**What is expected:** Using only the records, tally the lines with "является" in them and state that total by itself.
____
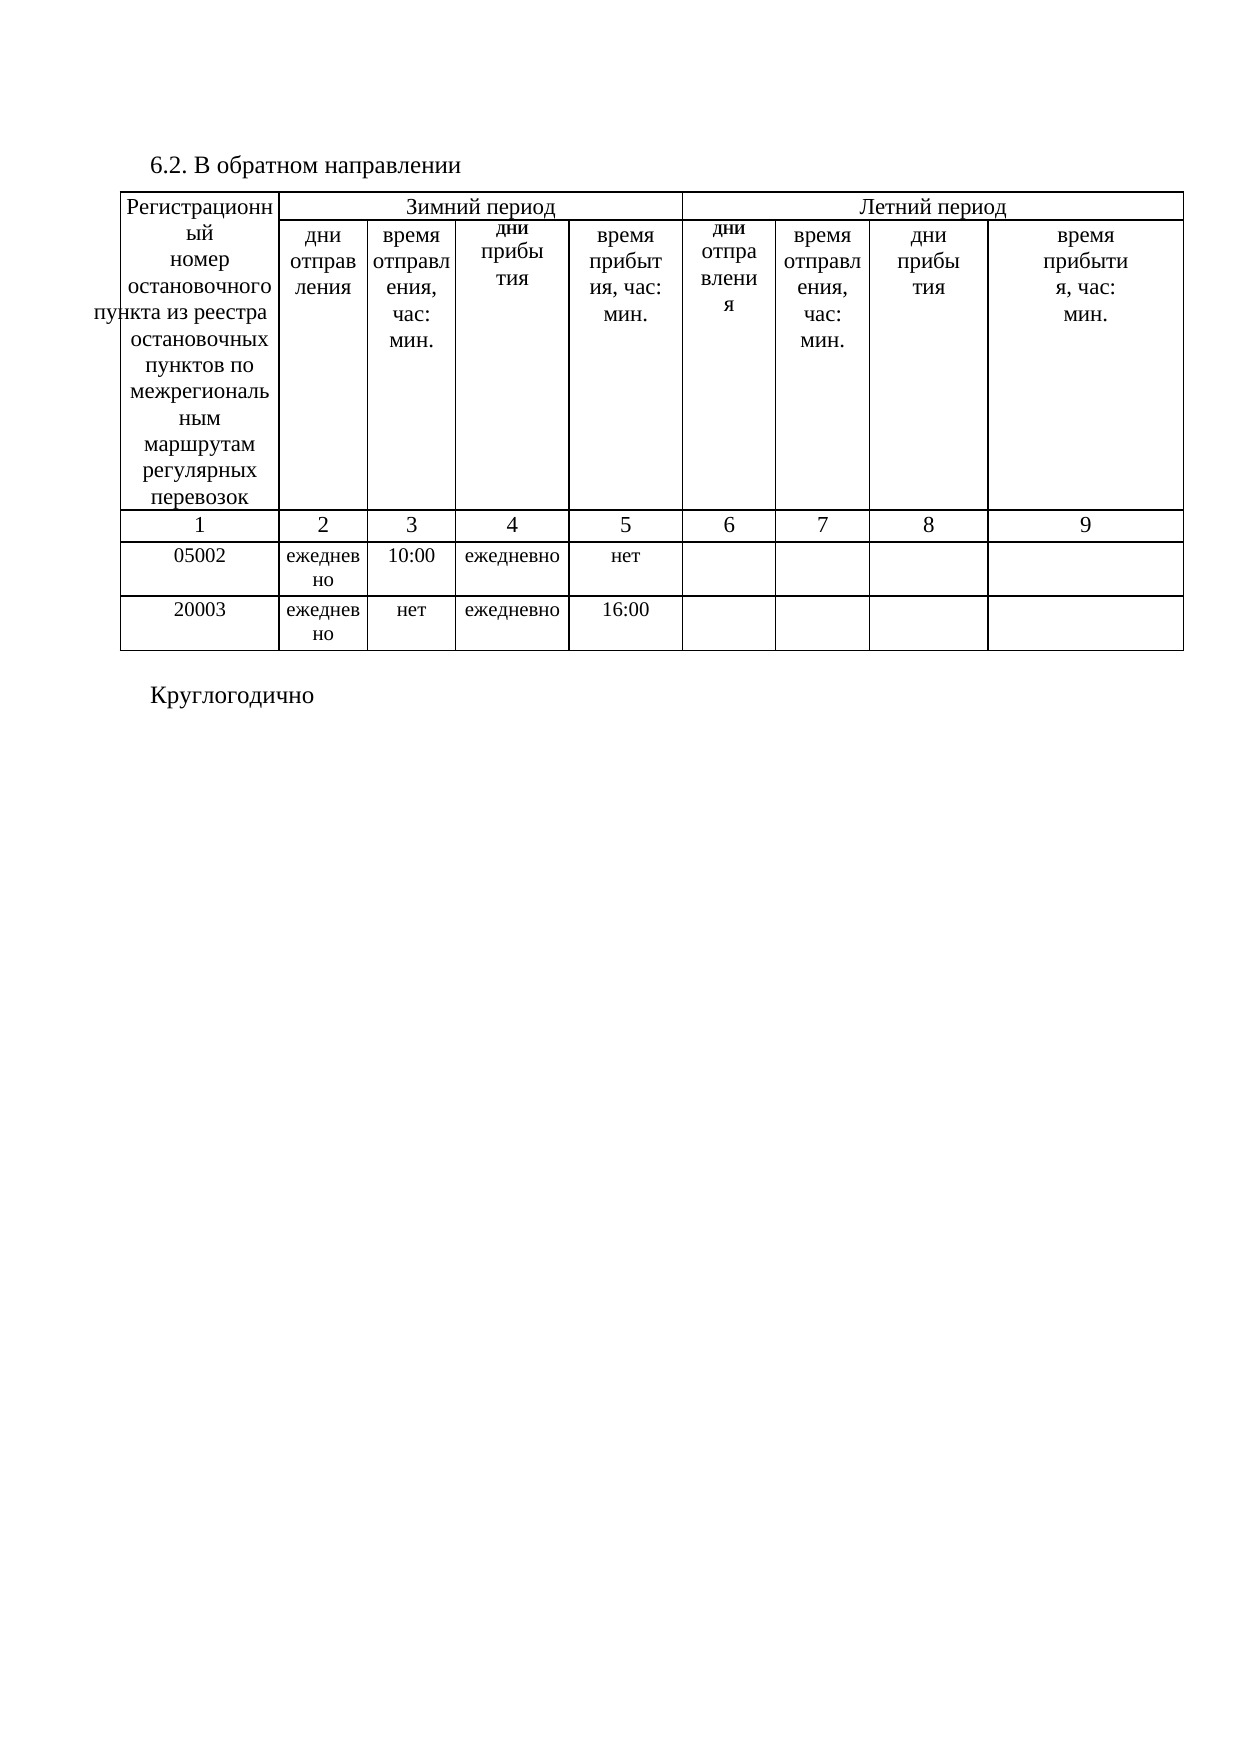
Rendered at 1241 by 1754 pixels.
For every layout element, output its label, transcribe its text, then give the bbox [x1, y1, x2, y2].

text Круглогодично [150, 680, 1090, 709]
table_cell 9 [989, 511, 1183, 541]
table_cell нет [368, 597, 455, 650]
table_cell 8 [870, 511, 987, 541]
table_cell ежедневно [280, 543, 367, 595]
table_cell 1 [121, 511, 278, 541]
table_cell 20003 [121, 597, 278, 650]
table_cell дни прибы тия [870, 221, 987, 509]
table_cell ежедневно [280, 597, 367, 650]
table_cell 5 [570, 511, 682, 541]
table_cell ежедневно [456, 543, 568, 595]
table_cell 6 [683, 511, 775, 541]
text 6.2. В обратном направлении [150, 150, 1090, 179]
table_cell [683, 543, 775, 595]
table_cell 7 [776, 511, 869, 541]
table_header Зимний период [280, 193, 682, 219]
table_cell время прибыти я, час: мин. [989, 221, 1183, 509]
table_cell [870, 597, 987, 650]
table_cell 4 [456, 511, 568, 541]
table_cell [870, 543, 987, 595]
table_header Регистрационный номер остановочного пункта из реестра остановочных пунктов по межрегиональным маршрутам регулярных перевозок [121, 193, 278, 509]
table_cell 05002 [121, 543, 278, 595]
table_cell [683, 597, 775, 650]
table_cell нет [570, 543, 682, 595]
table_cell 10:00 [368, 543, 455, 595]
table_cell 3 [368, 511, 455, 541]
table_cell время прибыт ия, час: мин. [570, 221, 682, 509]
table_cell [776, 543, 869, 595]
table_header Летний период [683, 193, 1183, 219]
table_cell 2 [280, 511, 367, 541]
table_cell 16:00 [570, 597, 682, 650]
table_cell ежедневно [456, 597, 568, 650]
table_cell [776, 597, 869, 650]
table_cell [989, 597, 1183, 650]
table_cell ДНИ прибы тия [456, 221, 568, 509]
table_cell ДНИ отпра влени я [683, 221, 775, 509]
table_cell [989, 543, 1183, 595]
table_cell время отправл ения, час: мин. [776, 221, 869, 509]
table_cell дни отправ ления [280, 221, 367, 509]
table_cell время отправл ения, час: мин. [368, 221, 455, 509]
____
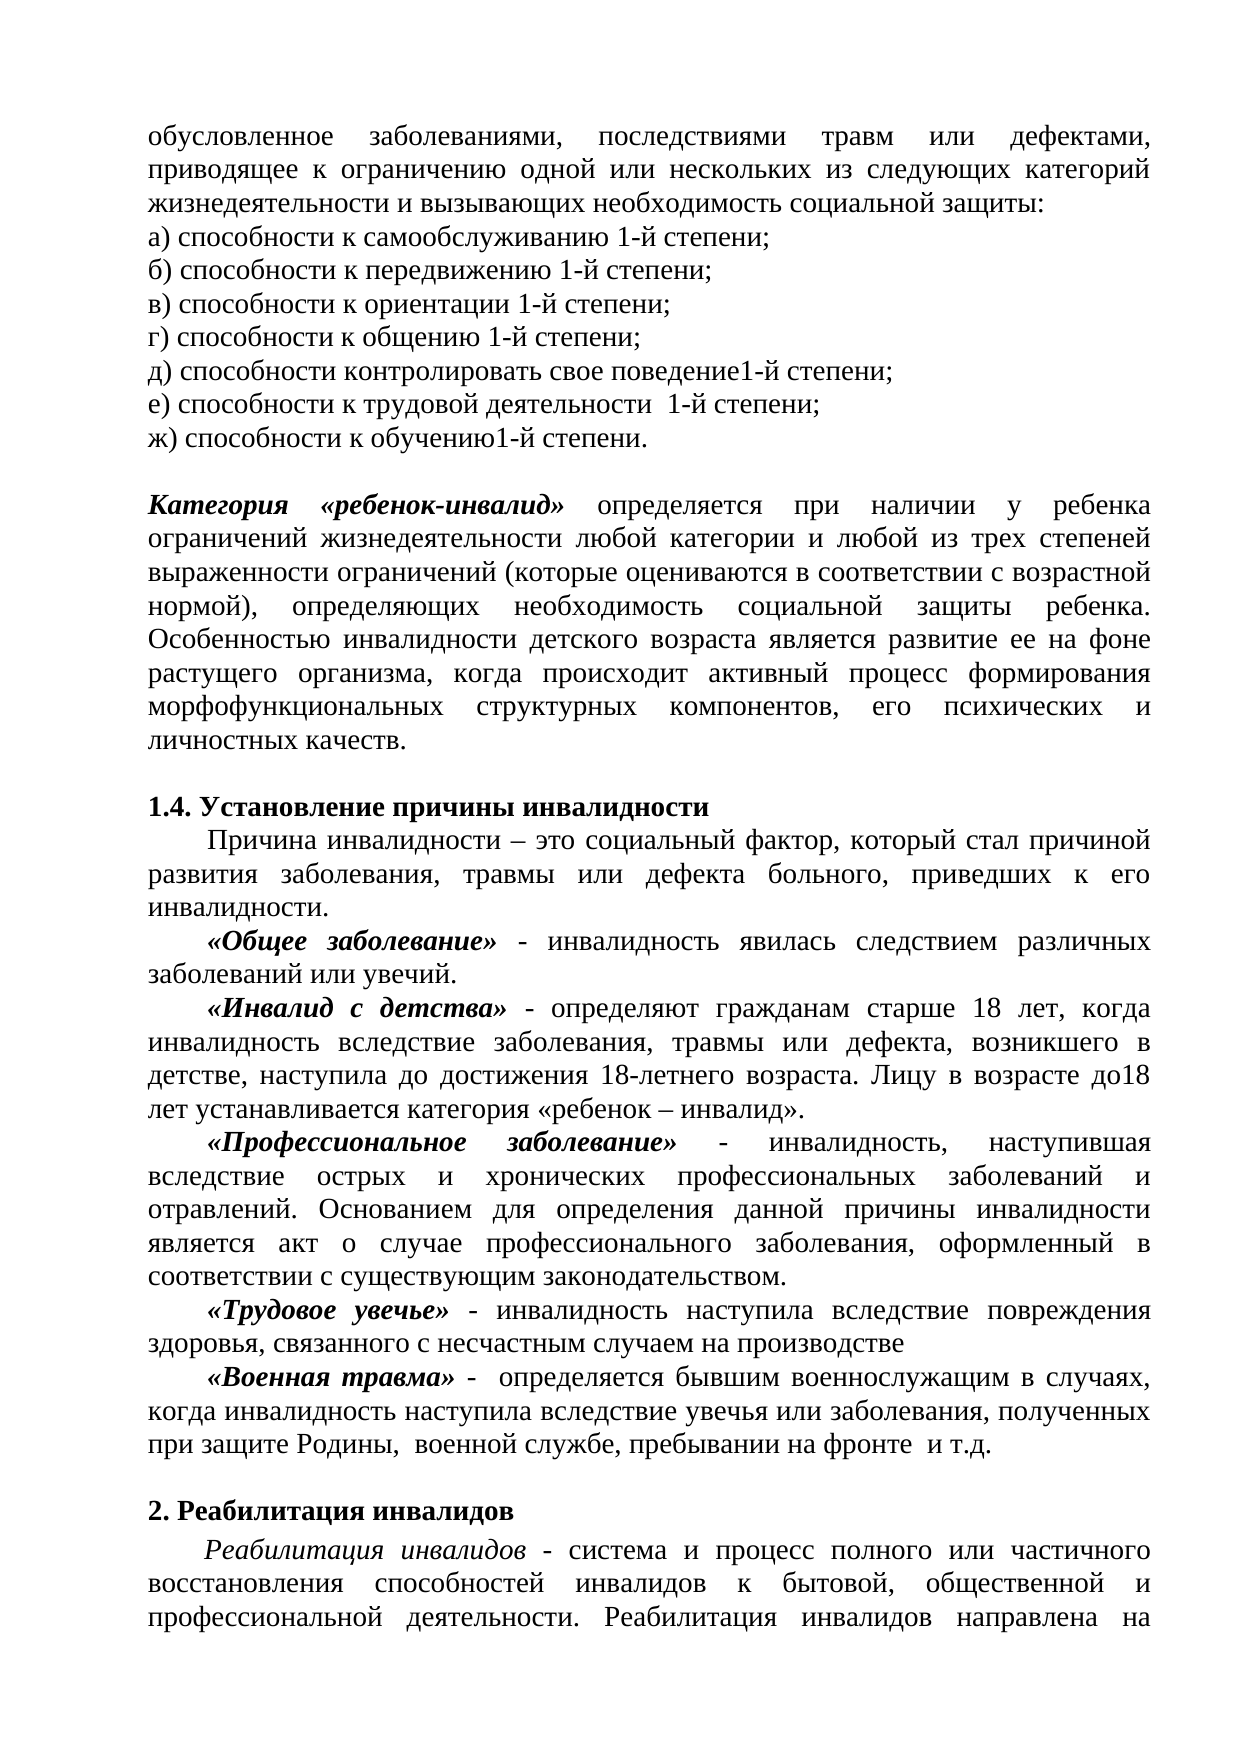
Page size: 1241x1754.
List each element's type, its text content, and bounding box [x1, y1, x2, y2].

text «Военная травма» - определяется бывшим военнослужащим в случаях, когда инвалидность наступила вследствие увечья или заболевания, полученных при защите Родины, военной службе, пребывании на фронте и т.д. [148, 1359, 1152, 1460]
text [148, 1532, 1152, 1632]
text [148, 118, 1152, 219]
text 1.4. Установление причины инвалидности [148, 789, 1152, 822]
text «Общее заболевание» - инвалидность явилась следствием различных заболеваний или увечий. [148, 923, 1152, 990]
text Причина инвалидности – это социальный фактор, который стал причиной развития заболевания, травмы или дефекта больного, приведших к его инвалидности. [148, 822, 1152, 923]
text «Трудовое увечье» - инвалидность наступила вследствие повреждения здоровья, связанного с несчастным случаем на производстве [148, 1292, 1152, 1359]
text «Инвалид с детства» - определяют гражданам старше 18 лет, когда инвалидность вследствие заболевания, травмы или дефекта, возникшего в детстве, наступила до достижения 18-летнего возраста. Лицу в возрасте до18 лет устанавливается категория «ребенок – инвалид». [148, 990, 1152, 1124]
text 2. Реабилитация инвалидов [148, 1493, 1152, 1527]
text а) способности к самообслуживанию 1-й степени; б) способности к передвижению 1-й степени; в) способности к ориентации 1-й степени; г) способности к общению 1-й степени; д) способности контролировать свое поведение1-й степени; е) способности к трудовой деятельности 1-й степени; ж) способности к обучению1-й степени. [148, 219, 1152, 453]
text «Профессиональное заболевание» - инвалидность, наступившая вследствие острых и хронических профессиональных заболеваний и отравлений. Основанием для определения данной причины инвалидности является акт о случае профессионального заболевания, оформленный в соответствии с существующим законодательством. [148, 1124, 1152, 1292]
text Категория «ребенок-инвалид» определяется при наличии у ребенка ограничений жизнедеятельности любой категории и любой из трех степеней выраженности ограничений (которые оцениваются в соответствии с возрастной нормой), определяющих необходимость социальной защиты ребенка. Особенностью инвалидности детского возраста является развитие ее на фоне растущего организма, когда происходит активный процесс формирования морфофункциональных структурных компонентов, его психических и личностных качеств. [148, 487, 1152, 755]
____
**Answer box:** 2